(Instructions to follow): Leave out the pictures and repeat the data exactly.

(Recorded data):

- Opening Delimiter -

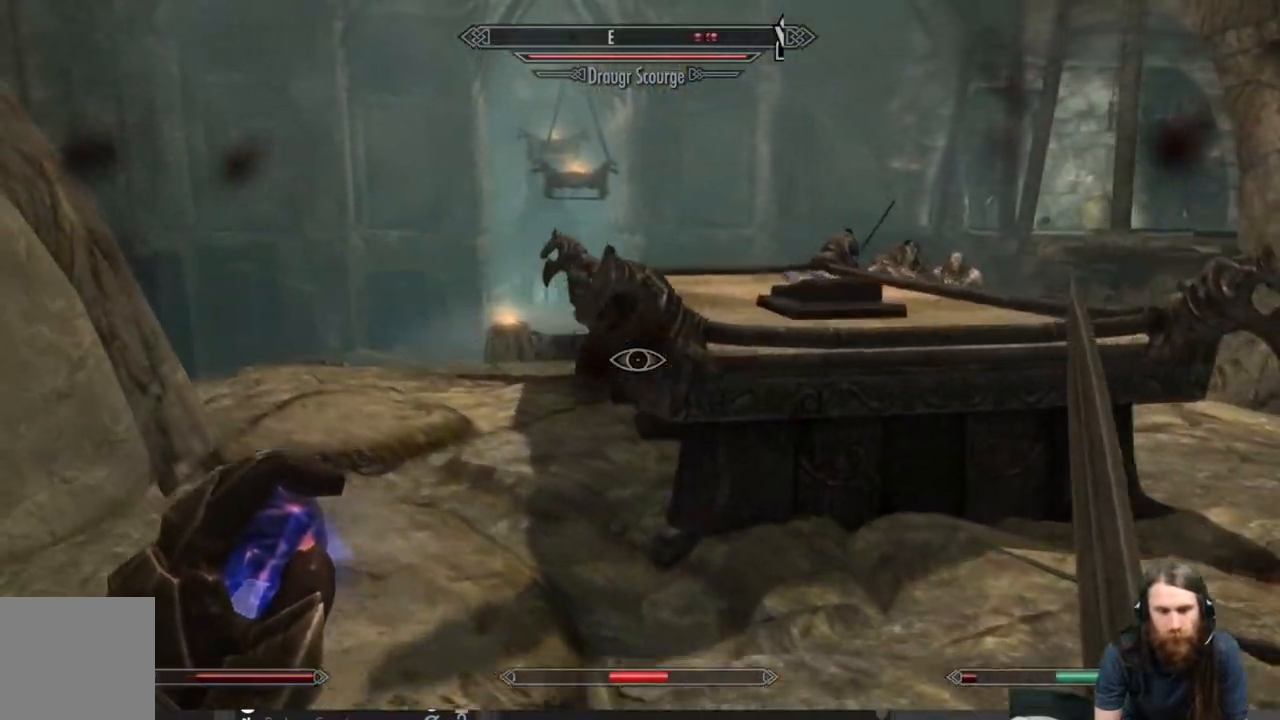
{"buttons": ["L2"], "left_stick": "down", "right_stick": "center", "events": [[50, "L2", "down"], [350, "left_stick", "down-right"], [450, "left_stick", "down"]]}
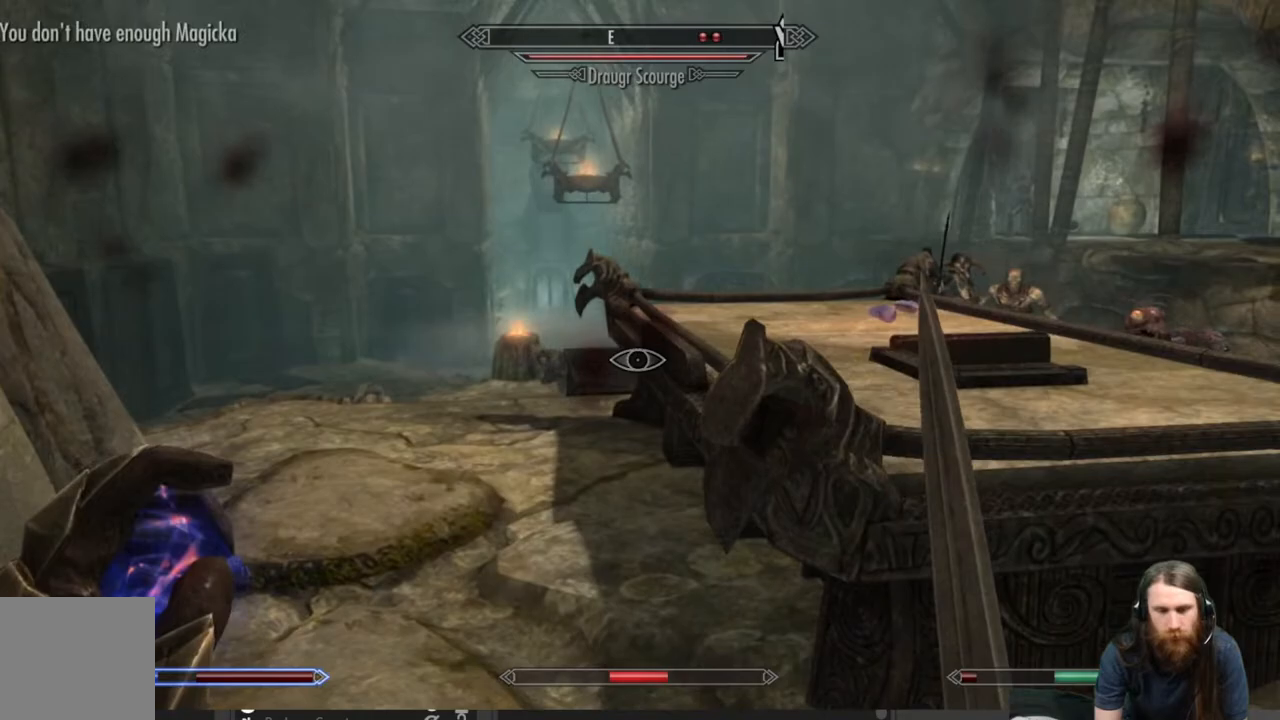
{"buttons": [], "left_stick": "down-left", "right_stick": "center", "events": [[100, "L2", "up"], [367, "left_stick", "down-left"]]}
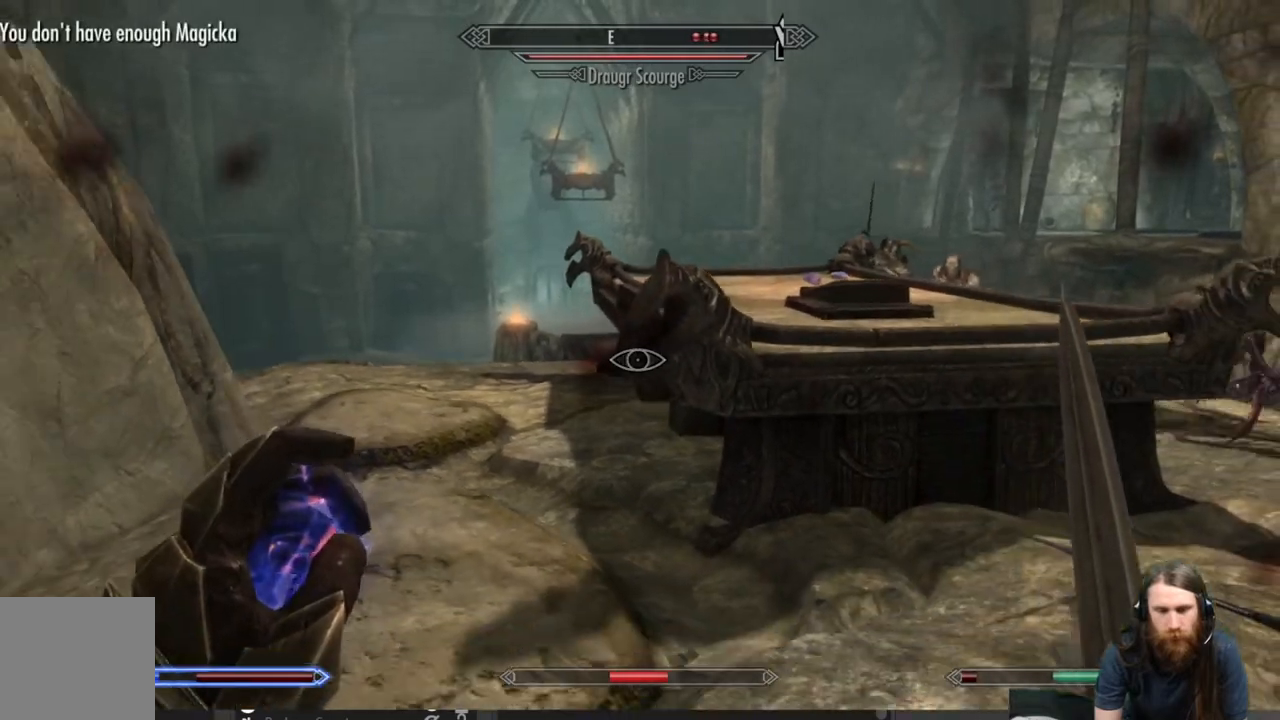
{"buttons": ["L2"], "left_stick": "up-left", "right_stick": "center", "events": [[50, "left_stick", "up-left"], [283, "L2", "down"]]}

- Closing Delimiter -

(Result of this exercise):
{"buttons": ["L2"], "left_stick": "down", "right_stick": "center", "events": [[50, "L2", "down"], [350, "left_stick", "down-right"], [450, "left_stick", "down"]]}
{"buttons": [], "left_stick": "down-left", "right_stick": "center", "events": [[100, "L2", "up"], [367, "left_stick", "down-left"]]}
{"buttons": ["L2"], "left_stick": "up-left", "right_stick": "center", "events": [[50, "left_stick", "up-left"], [283, "L2", "down"]]}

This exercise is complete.